WHAT TO DO: What you should give back is a precise copy of the lines below from the one containing "NetSpot on Android" through the one containing "SPECIFICATIONS", with no pictures.

ENTRIES PROVIDED:
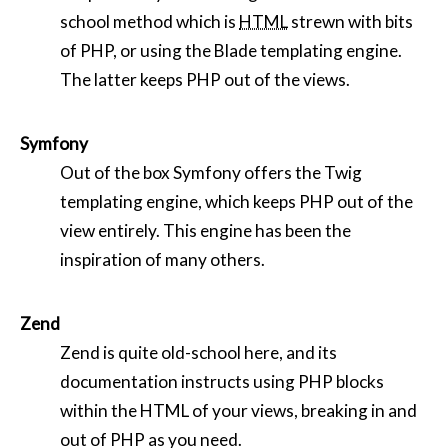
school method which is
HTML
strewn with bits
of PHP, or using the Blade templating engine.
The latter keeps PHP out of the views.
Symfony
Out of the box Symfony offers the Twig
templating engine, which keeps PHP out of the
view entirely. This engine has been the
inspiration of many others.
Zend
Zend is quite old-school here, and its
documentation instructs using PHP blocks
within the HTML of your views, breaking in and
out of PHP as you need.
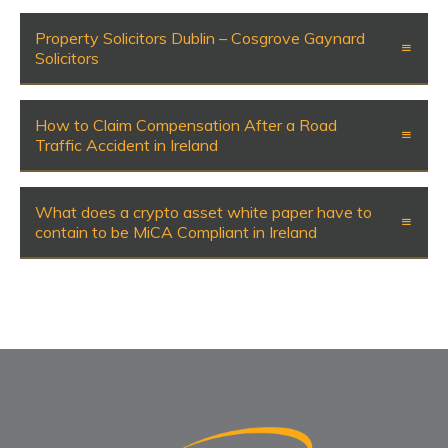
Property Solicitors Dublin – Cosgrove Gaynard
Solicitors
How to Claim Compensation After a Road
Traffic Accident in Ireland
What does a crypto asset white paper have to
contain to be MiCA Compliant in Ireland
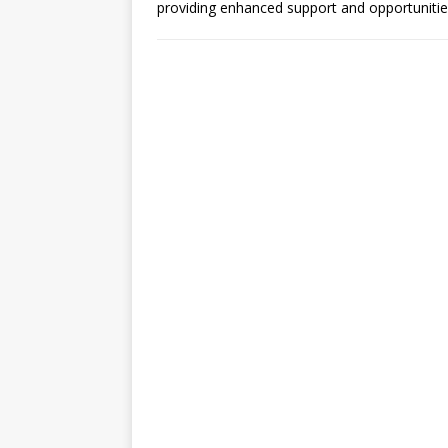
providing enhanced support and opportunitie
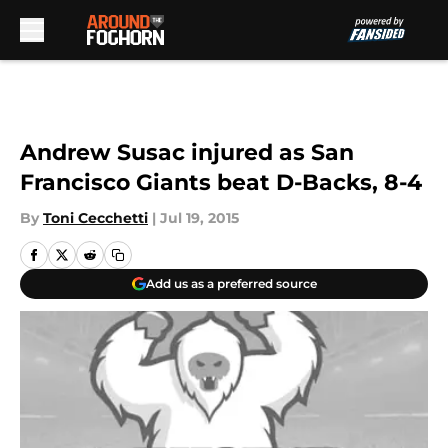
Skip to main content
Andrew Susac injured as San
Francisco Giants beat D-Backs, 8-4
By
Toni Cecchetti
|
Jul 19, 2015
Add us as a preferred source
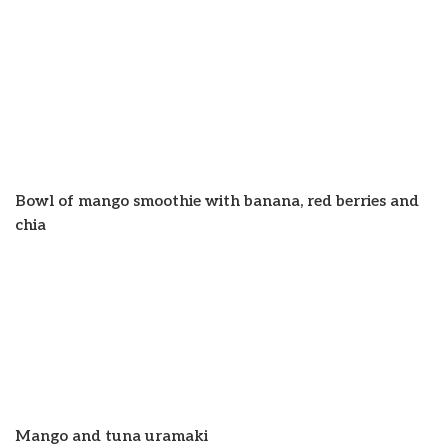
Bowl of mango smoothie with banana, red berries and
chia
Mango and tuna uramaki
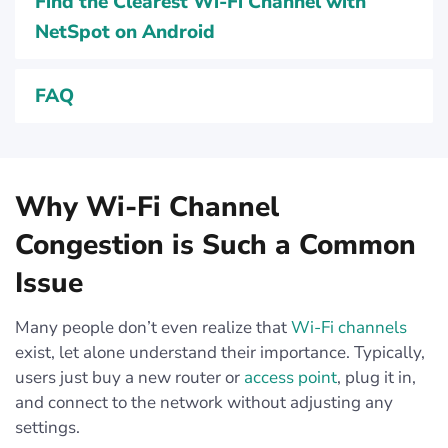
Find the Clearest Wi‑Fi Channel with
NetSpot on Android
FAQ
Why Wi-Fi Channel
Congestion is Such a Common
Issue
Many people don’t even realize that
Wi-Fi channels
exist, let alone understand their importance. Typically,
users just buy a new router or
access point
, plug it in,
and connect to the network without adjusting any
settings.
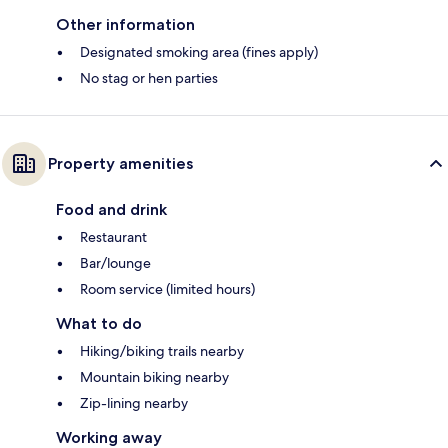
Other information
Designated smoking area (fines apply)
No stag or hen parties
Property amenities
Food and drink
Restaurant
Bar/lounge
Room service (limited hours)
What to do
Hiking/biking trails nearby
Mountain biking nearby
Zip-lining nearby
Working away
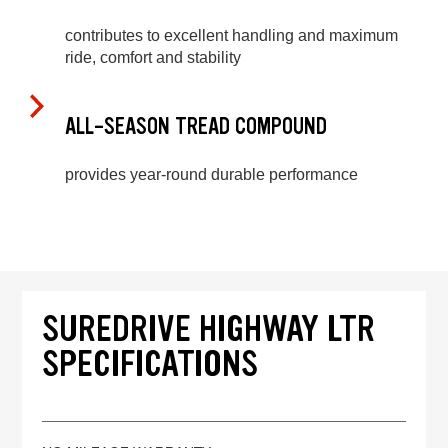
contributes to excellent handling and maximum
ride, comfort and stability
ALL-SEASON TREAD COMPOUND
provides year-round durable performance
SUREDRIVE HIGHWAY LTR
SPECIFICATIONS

...

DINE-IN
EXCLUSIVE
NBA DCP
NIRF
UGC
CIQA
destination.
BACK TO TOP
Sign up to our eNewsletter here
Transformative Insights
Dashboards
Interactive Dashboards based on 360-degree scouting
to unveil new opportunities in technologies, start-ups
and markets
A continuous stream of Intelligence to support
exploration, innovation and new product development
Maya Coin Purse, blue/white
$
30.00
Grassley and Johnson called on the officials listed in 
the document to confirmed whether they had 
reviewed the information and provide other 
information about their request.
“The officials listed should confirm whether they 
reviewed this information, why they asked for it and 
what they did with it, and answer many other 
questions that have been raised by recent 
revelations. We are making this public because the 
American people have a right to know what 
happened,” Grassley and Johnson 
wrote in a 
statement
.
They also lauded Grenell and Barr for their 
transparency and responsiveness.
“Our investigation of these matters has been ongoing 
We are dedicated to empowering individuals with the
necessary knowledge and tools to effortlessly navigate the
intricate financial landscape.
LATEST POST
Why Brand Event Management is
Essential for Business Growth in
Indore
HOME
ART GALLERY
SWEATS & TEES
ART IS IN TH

SOLUTION:
NetSpot on Android
FAQ
Why Wi-Fi Channel
Congestion is Such a Common
Issue
Many people don’t even realize that
Wi-Fi channels
exist, let alone understand their importance. Typically,
users just buy a new router or
access point
, plug it in,
and connect to the network without adjusting any
settings.
Other information
Designated smoking area (fines apply)
No stag or hen parties
Property amenities
Food and drink
Restaurant
Bar/lounge
Room service (limited hours)
What to do
Hiking/biking trails nearby
Mountain biking nearby
Zip-lining nearby
Working away
contributes to excellent handling and maximum
ride, comfort and stability
ALL-SEASON TREAD COMPOUND
provides year-round durable performance
SUREDRIVE HIGHWAY LTR
SPECIFICATIONS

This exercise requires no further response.